I cannot say enough good things about this book. The characters and their lives reflect their cultural context, reminding me about a nearly forgotten time and place when Puritan influence was still strong, making almost a fetish of work. Even as Scott and Zelda were partying across Europe, farmers were fighting day after day to make hard clay yield some kind of crop; assistant professors worked to find ways to pass on their knowledge and love of learning to students; ordinary and obscure men and women struggled to make their lives mean something. Not so different after all, perhaps. I thought about my grandfather, who died when I was a child, a serious and reticent man, and felt I understood him a little bit better.

Stoner’s life may be easily summarised, but the joy of this book is in the detail. Although a stolid and quiet man, Stoner’s thoughts and feelings run deep. Some of the characters seem almost too grotesque, yet of course such people exist. One of my book club members found her own troubles reflected in Stoner’s battles with university politics, and another recognised the portrait of Stoner’s wife. We talked at length about Edith, the wife, trying to understand how her formal and lonely childhood could have yielded such a woman, a woman who had “no knowledge of the necessity of living from day to day”.

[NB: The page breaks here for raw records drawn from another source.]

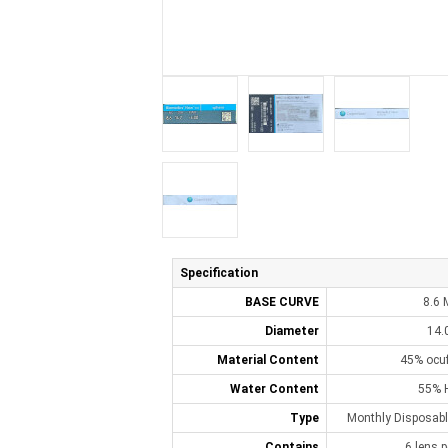
Specification
BASE CURVE
8.6
Diameter
14.
Material Content
45% ocuf
Water Content
55% 
Type
Monthly Disposabl
Contains
6 lens p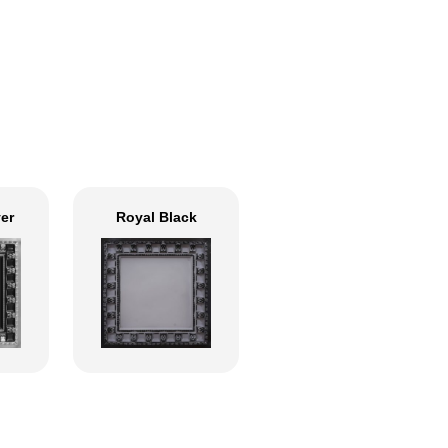
ver
Royal Black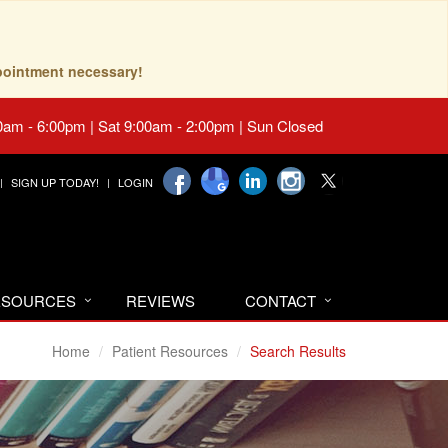
pointment necessary!
0am - 6:00pm | Sat 9:00am - 2:00pm | Sun Closed
SIGN UP TODAY!
LOGIN
RESOURCES
REVIEWS
CONTACT
Home
Patient Resources
Search Results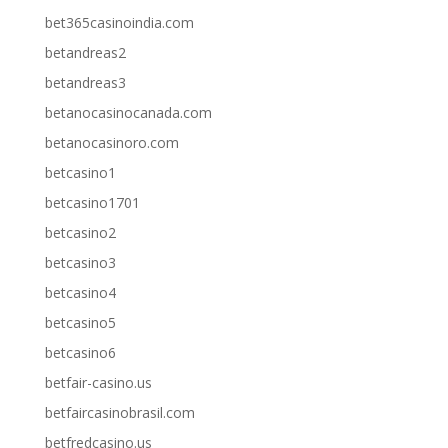
bet365casinoindia.com
betandreas2
betandreas3
betanocasinocanada.com
betanocasinoro.com
betcasino1
betcasino1701
betcasino2
betcasino3
betcasino4
betcasino5
betcasino6
betfair-casino.us
betfaircasinobrasil.com
betfredcasino.us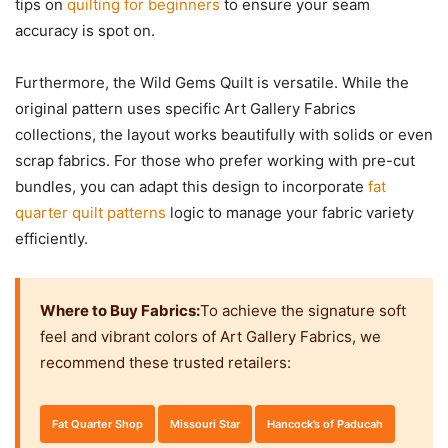
tips on
quilting for beginners
to ensure your seam
accuracy is spot on.
Furthermore, the Wild Gems Quilt is versatile. While the
original pattern uses specific Art Gallery Fabrics
collections, the layout works beautifully with solids or even
scrap fabrics. For those who prefer working with pre-cut
bundles, you can adapt this design to incorporate
fat
quarter quilt patterns
logic to manage your fabric variety
efficiently.
Where to Buy Fabrics:
To achieve the signature soft
feel and vibrant colors of Art Gallery Fabrics, we
recommend these trusted retailers:
Fat Quarter Shop
Missouri Star
Hancock’s of Paducah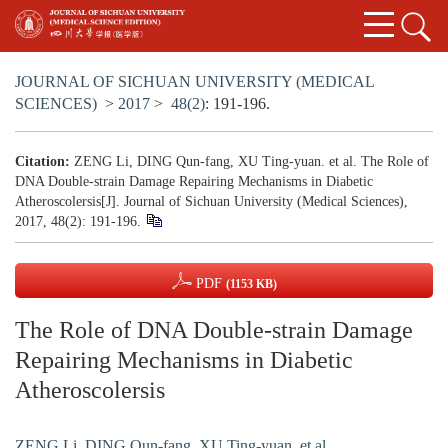
JOURNAL OF SICHUAN UNIVERSITY (MEDICAL
SCIENCES)
>
2017
>
48(2)
: 191-196.
Citation:
ZENG Li, DING Qun-fang, XU Ting-yuan. et al. The Role of
DNA Double-strain Damage Repairing Mechanisms in Diabetic
Atheroscolersis[J]. Journal of Sichuan University (Medical Sciences),
2017, 48(2): 191-196.
PDF
(1153 KB)
The Role of DNA Double-strain Damage
Repairing Mechanisms in Diabetic
Atheroscolersis
ZENG Li
,
DING Qun-fang
,
XU Ting-yuan. et al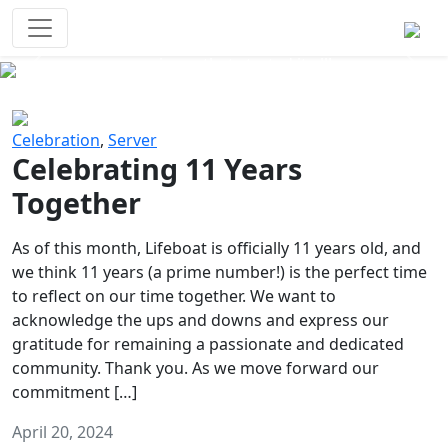
Survival Games
The classic battle royale-type PvP
experience that started it all!
Previous
Next
Celebration
,
Server
Celebrating 11 Years
Together
As of this month, Lifeboat is officially 11 years old, and
we think 11 years (a prime number!) is the perfect time
to reflect on our time together. We want to
acknowledge the ups and downs and express our
gratitude for remaining a passionate and dedicated
community. Thank you. As we move forward our
commitment […]
April 20, 2024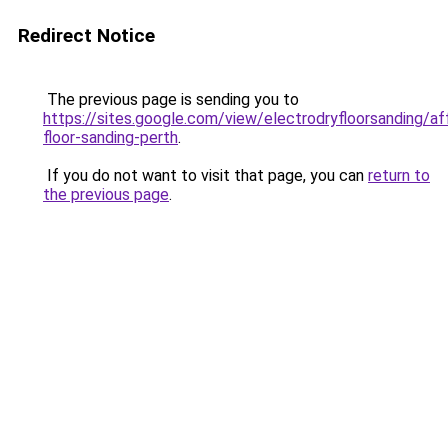
Redirect Notice
The previous page is sending you to
https://sites.google.com/view/electrodryfloorsanding/af
floor-sanding-perth
.
If you do not want to visit that page, you can
return to
the previous page
.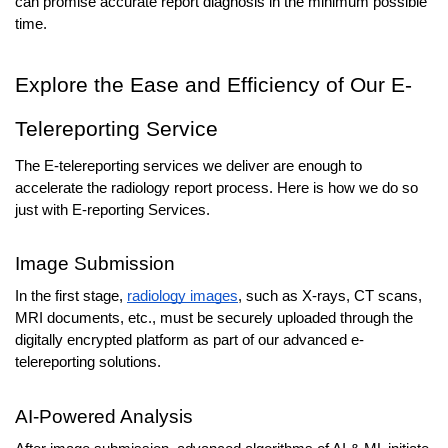
can promise accurate report diagnosis in the minimum possible 
time.
Explore the Ease and Efficiency of Our E-
Telereporting Service
The E-telereporting services we deliver are enough to 
accelerate the radiology report process. Here is how we do so 
just with E-reporting Services.
Image Submission
In the first stage, 
radiology images
, such as X-rays, CT scans, 
MRI documents, etc., must be securely uploaded through the 
digitally encrypted platform as part of our advanced e-
telereporting solutions.
AI-Powered Analysis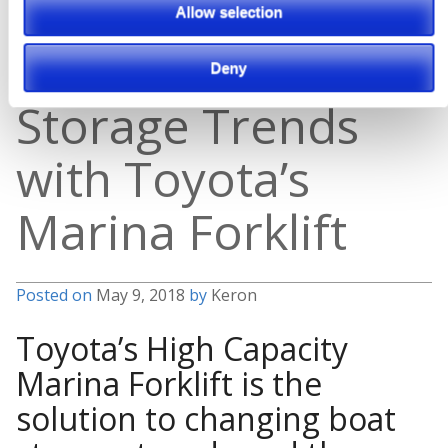
The Solution to
Allow selection
Changing Boat
Deny
Storage Trends
with Toyota’s
Marina Forklift
Posted on
May 9, 2018
by
Keron
Toyota’s High Capacity
Marina Forklift is the
solution to changing boat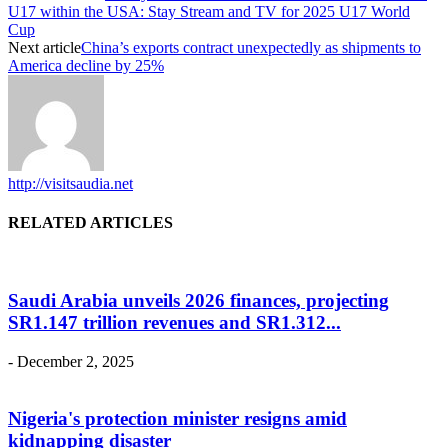
U17 within the USA: Stay Stream and TV for 2025 U17 World
Cup
Next article
China’s exports contract unexpectedly as shipments to
America decline by 25%
http://visitsaudia.net
RELATED ARTICLES
Saudi Arabia unveils 2026 finances, projecting
SR1.147 trillion revenues and SR1.312...
-
December 2, 2025
Nigeria's protection minister resigns amid
kidnapping disaster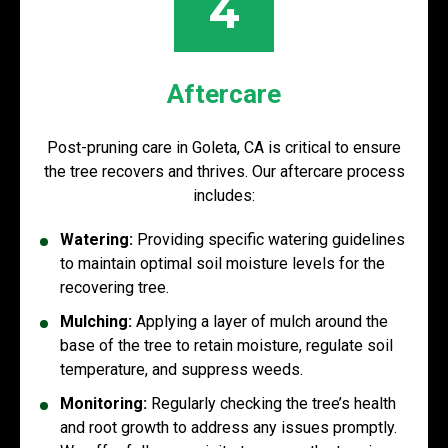
4
Aftercare
Post-pruning care in Goleta, CA is critical to ensure
the tree recovers and thrives. Our aftercare process
includes:
Watering:
Providing specific watering guidelines
to maintain optimal soil moisture levels for the
recovering tree.
Mulching:
Applying a layer of mulch around the
base of the tree to retain moisture, regulate soil
temperature, and suppress weeds.
Monitoring:
Regularly checking the tree’s health
and root growth to address any issues promptly.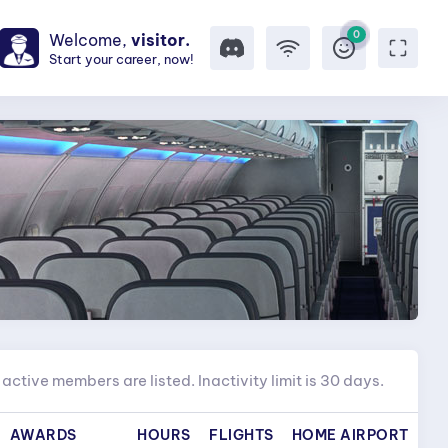
0
Welcome,
visitor.
Start your career, now!
active members are listed. Inactivity limit is 30 days.
AWARDS
HOURS
FLIGHTS
HOME AIRPORT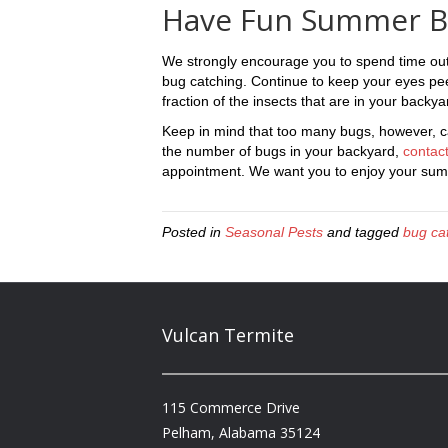
Have Fun Summer B
We strongly encourage you to spend time ou
bug catching. Continue to keep your eyes peel
fraction of the insects that are in your backy
Keep in mind that too many bugs, however, can
the number of bugs in your backyard,
contact
appointment. We want you to enjoy your summ
Posted in
Seasonal Pests
and tagged
bug ca
Vulcan Termite
115 Commerce Drive
Pelham, Alabama 35124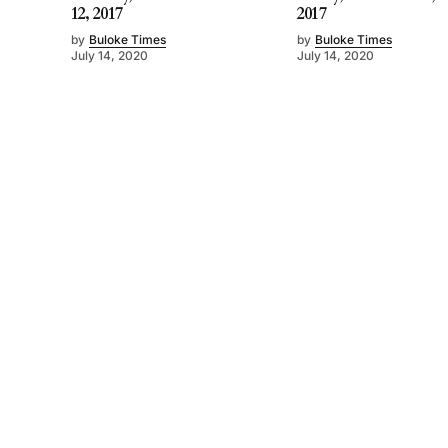
12, 2017
2017
by
Buloke Times
by
Buloke Times
July 14, 2020
July 14, 2020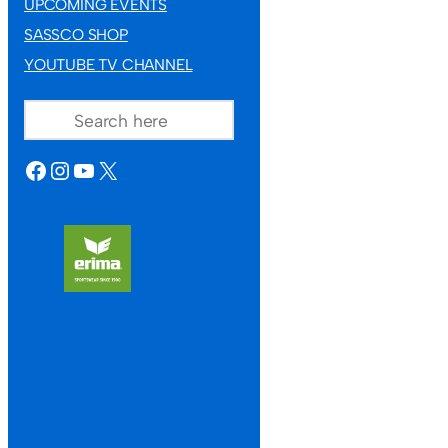
UPCOMING EVENTS
SASSCO SHOP
YOUTUBE TV CHANNEL
SEARCH
FACEBOOK
INSTAGRAM
YOUTUBE
X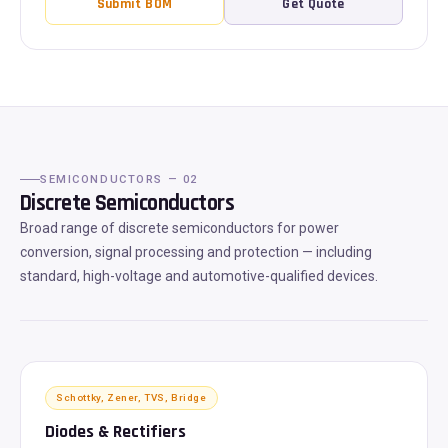
Submit BOM
Get Quote
SEMICONDUCTORS — 02
Discrete Semiconductors
Broad range of discrete semiconductors for power
conversion, signal processing and protection — including
standard, high-voltage and automotive-qualified devices.
Schottky, Zener, TVS, Bridge
Diodes & Rectifiers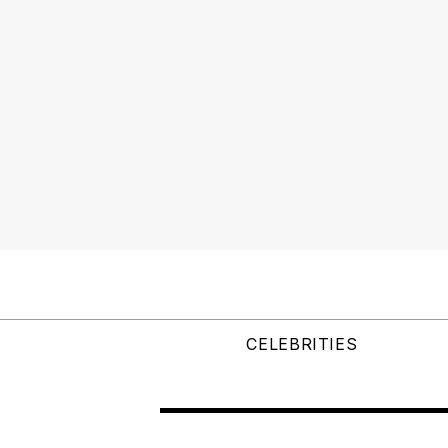
CELEBRITIES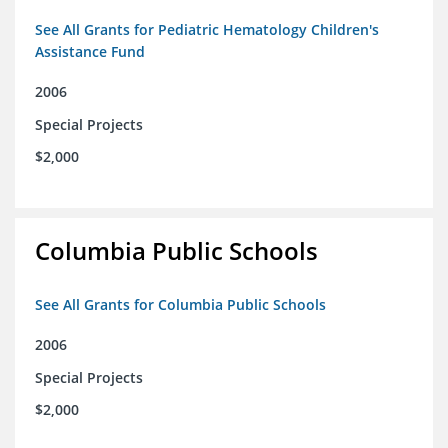
See All Grants for Pediatric Hematology Children's
Assistance Fund
2006
Special Projects
$2,000
Columbia Public Schools
See All Grants for Columbia Public Schools
2006
Special Projects
$2,000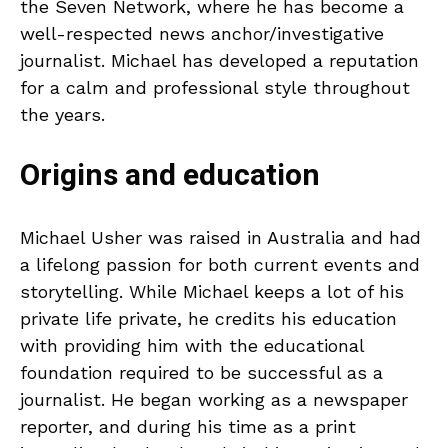
the Seven Network, where he has become a
well-respected news anchor/investigative
journalist. Michael has developed a reputation
for a calm and professional style throughout
the years.
Origins and education
Michael Usher was raised in Australia and had
a lifelong passion for both current events and
storytelling. While Michael keeps a lot of his
private life private, he credits his education
with providing him with the educational
foundation required to be successful as a
journalist. He began working as a newspaper
reporter, and during his time as a print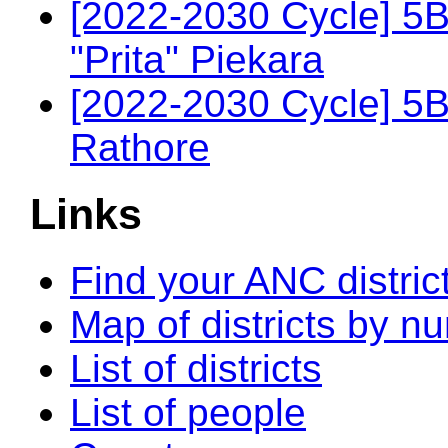
[2022-2030 Cycle] 5
"Prita" Piekara
[2022-2030 Cycle] 5
Rathore
Links
Find your ANC distric
Map of districts by n
List of districts
List of people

My book club disagreed as to whether Stoner’s life was a sad one or whether it was, as the author himself described it in an interview quoted in the Introduction, “a good life”. I’ve mentioned before how depressing it can be to traverse an entire life within one small novel, seeing how disappointingly short the characters fall in achieving the goals they once dreamed of. It is seldom enough in life that we meet the expectations we have for ourselves. I’ve been thinking a lot lately about what constitutes a good life. Perhaps it has to do with the trying, with persistence. While it could be said that Stoner ultimately fails at everything he tries, he does not give up. He does not run away. He stays and does his best. And at the end there is a sense of himself, of being his own person. His dreams may be simple, but he is not a simple man.